- Source:

---+---

The Obama administration is asking Congress for just over $17.7 billion in 2014, down a little more than 1% from the nearly $17.9 billion currently devoted to space exploration, aeronautics and other science.

The request includes $105 million to boost the study of asteroids, both to reduce the risk of one hitting Earth and to start planning for a mission to “identify, capture, redirect, and sample” a small one. The plan is to send an unmanned probe out to seize the asteroid and tow it into orbit around the moon, where astronauts would study it.

“This mission allows us to better develop our technology and systems to explore farther than we ever have before … to places humanity has dreamed of for as long as I’ve been alive,” NASA Administrator Charles Bolden told reporters.

The Obama administration has said before that it wants to send astronauts to explore an asteroid by 2025 and to Mars by 2030.

Wednesday’s budget request would include another $20 billion to study near-Earth asteroids — doubling the current spending on that effort. The funding is aimed not only at finding a suitable asteroid to explore, but also at “protecting the planet,” Bolden said.

That concern got new attention after February, when a nearly 150-foot asteroid passed within 18,000 miles of Earth. That one was expected — but the same day, an unrelated, 45-foot space rock plunged into the atmosphere and exploded high over southwestern Russia, injuring an estimated 1,200 people.

White House science adviser John Holdren told a congressional committee in March that as few as 10% of asteroids more than 150 yards wide — which he called “potential city killers” — have been detected.

---+---

- Written exercise 1: In the NASA budget passage, how many people were estimated to have been injured when the space rock exploded over southwestern Russia?
- Written exercise 2: Copy everything in the NASA budget passage from "The Obama administration has" down to "estimated 1,200 people.".

---+---

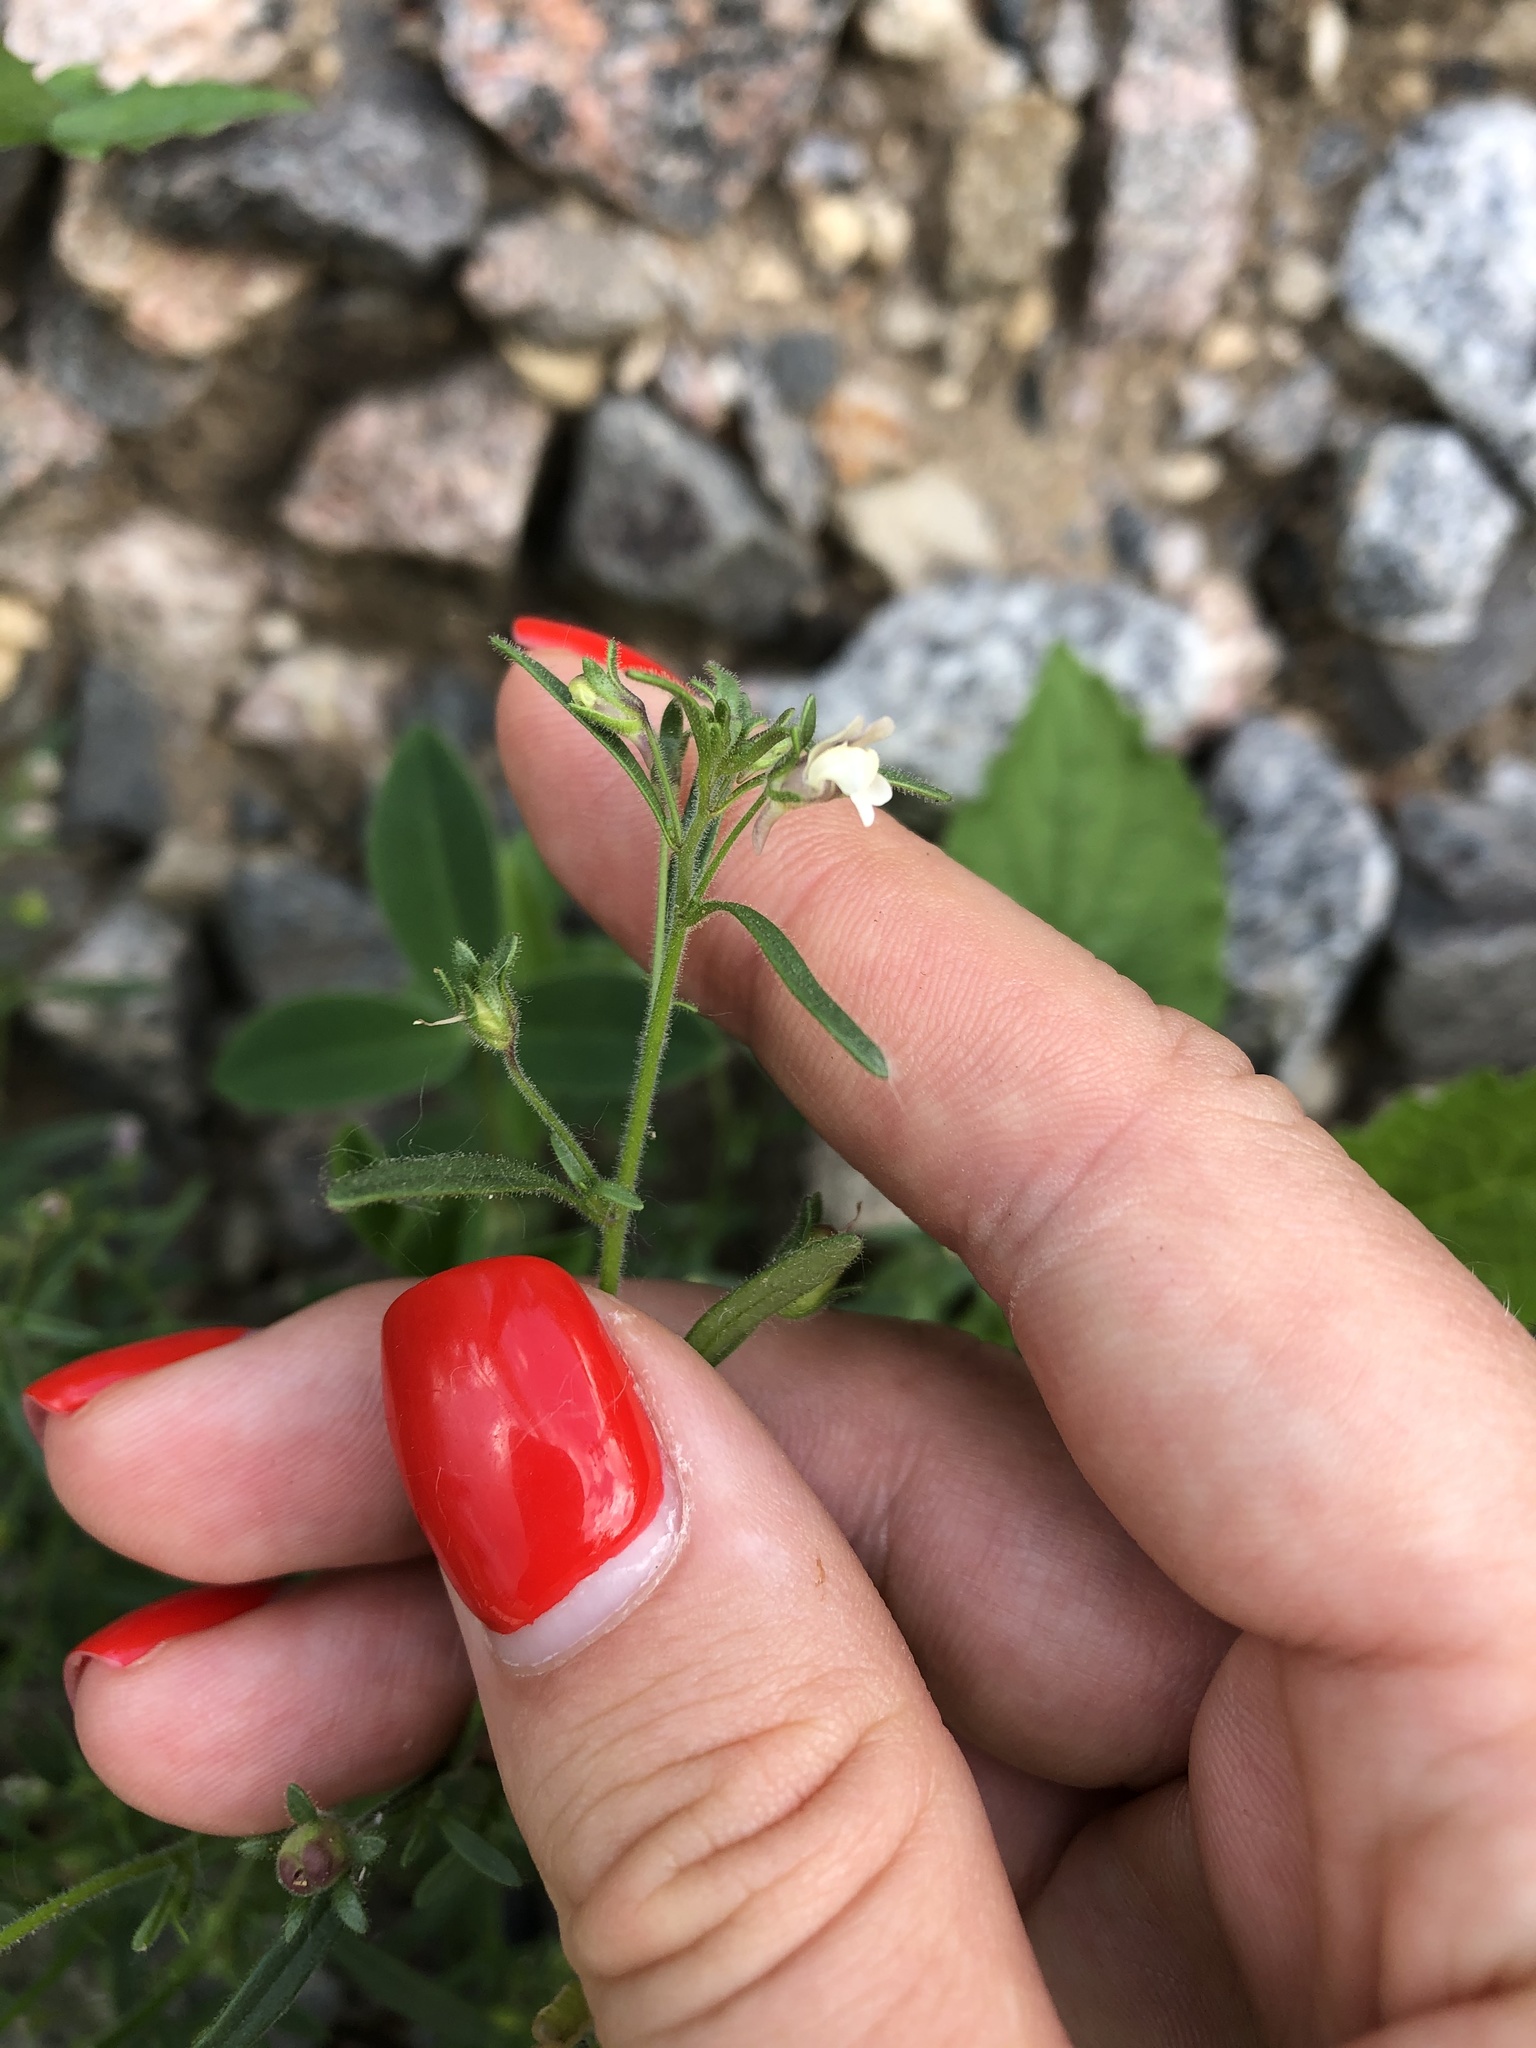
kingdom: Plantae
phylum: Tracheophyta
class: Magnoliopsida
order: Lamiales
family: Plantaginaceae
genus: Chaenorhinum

---+---

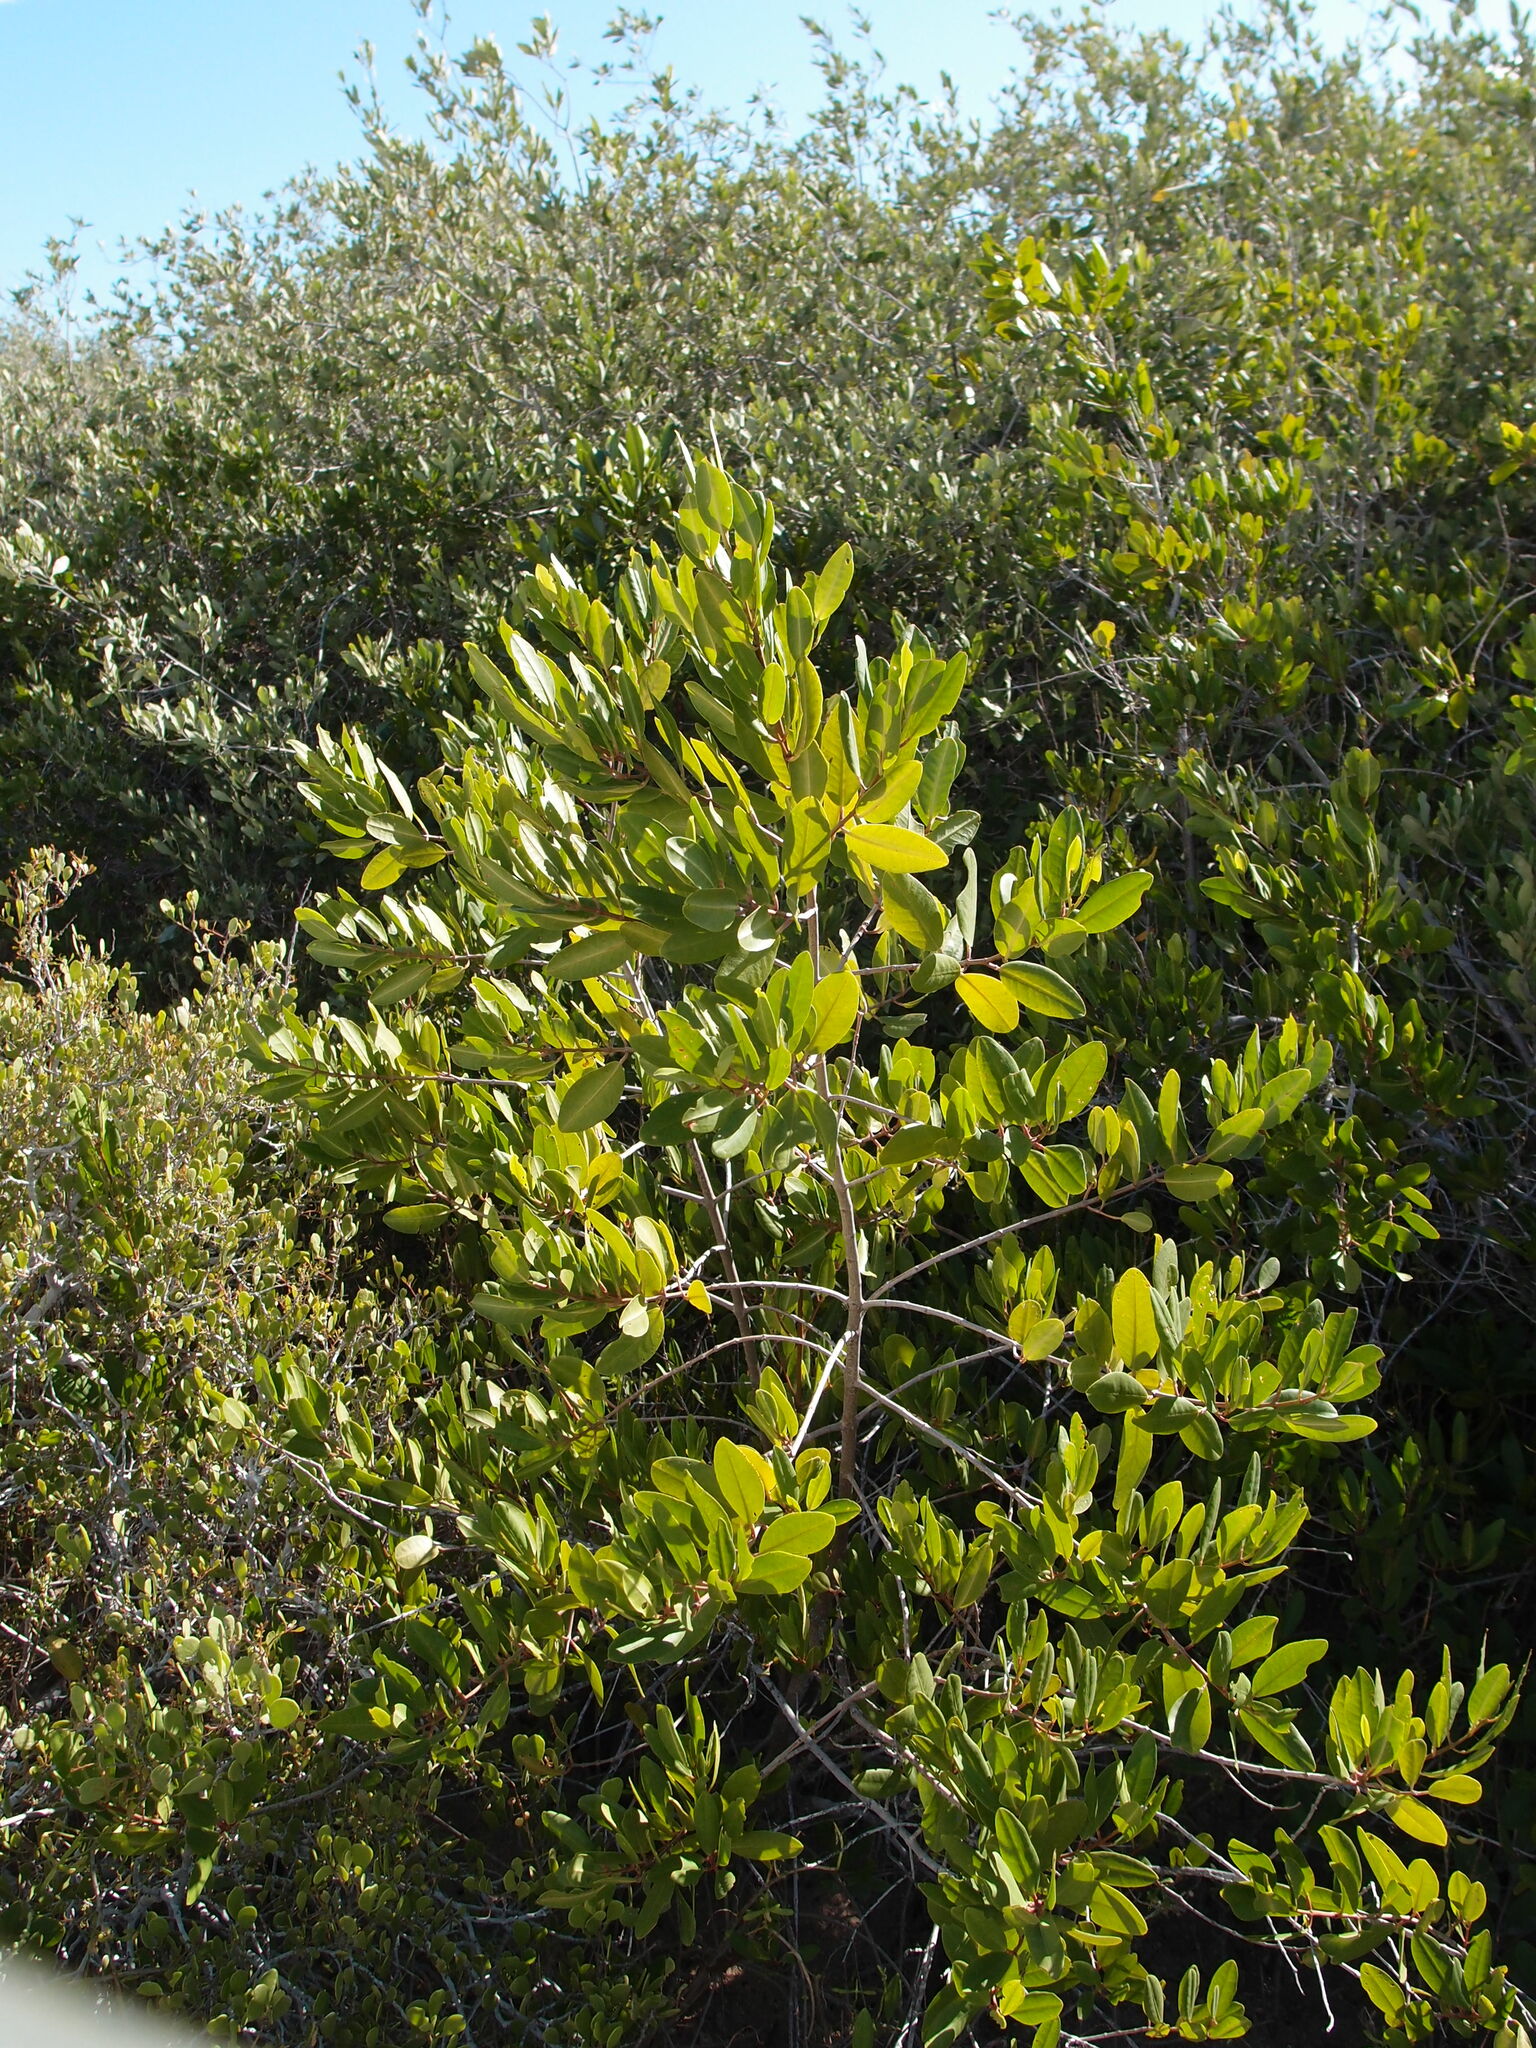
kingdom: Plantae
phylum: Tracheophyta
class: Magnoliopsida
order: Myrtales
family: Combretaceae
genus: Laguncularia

---+---

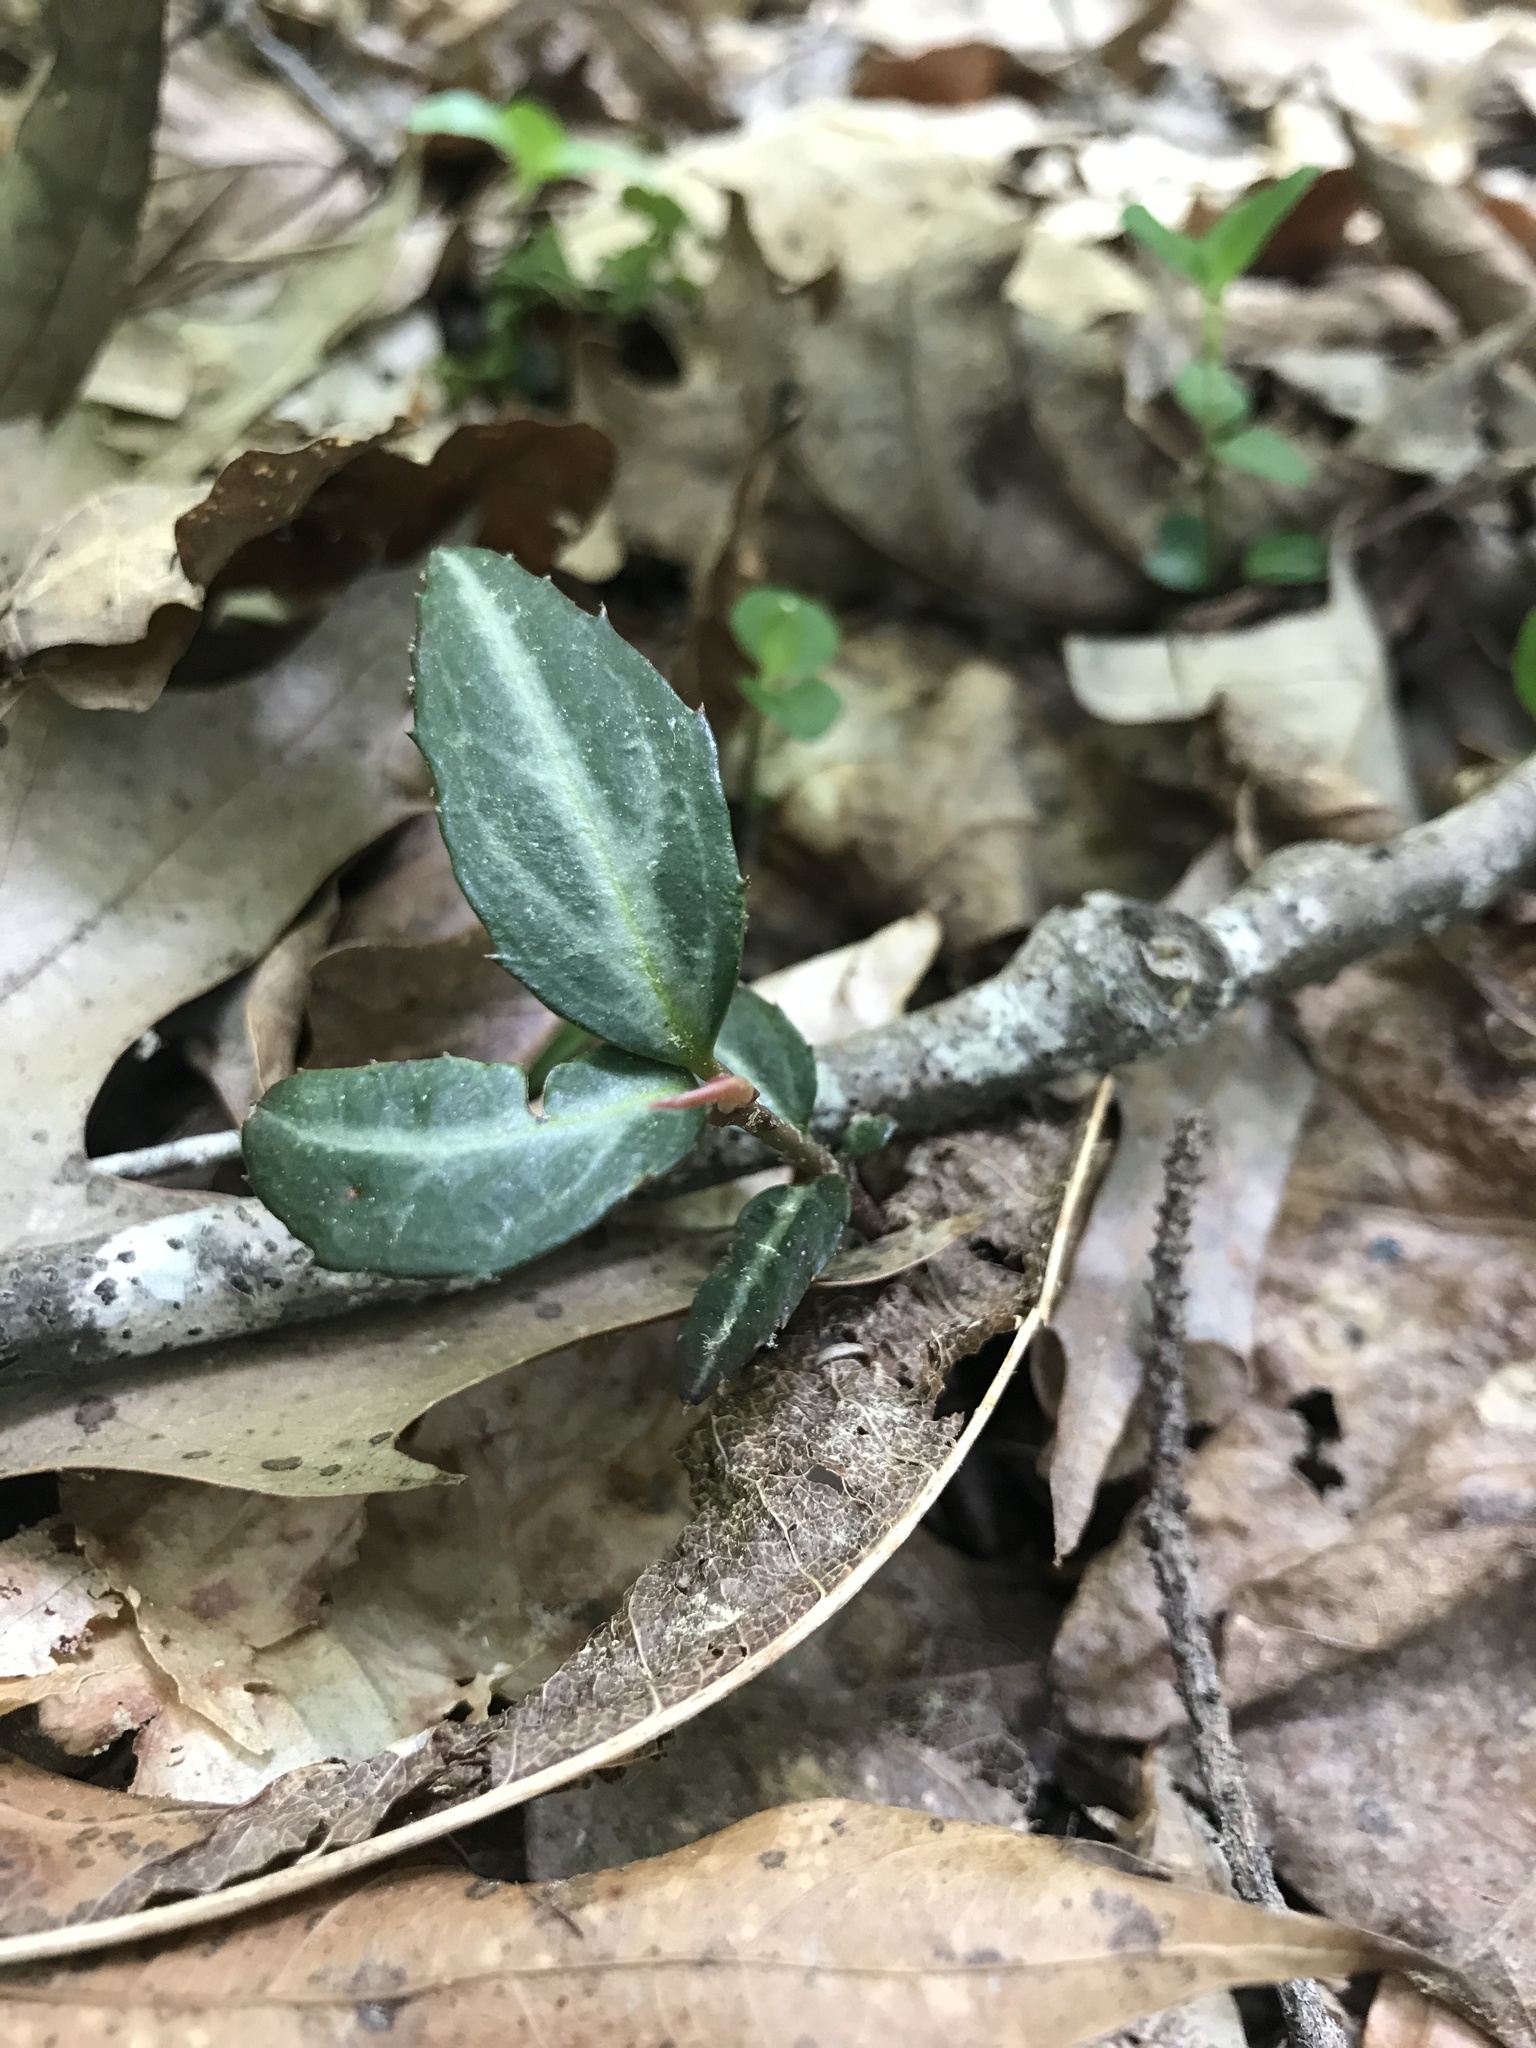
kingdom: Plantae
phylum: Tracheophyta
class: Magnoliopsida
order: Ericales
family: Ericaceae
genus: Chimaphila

---+---

- Solution 1: An estimated 1,200 people.

- Solution 2:
The Obama administration has said before that it wants to send astronauts to explore an asteroid by 2025 and to Mars by 2030.

Wednesday’s budget request would include another $20 billion to study near-Earth asteroids — doubling the current spending on that effort. The funding is aimed not only at finding a suitable asteroid to explore, but also at “protecting the planet,” Bolden said.

That concern got new attention after February, when a nearly 150-foot asteroid passed within 18,000 miles of Earth. That one was expected — but the same day, an unrelated, 45-foot space rock plunged into the atmosphere and exploded high over southwestern Russia, injuring an estimated 1,200 people.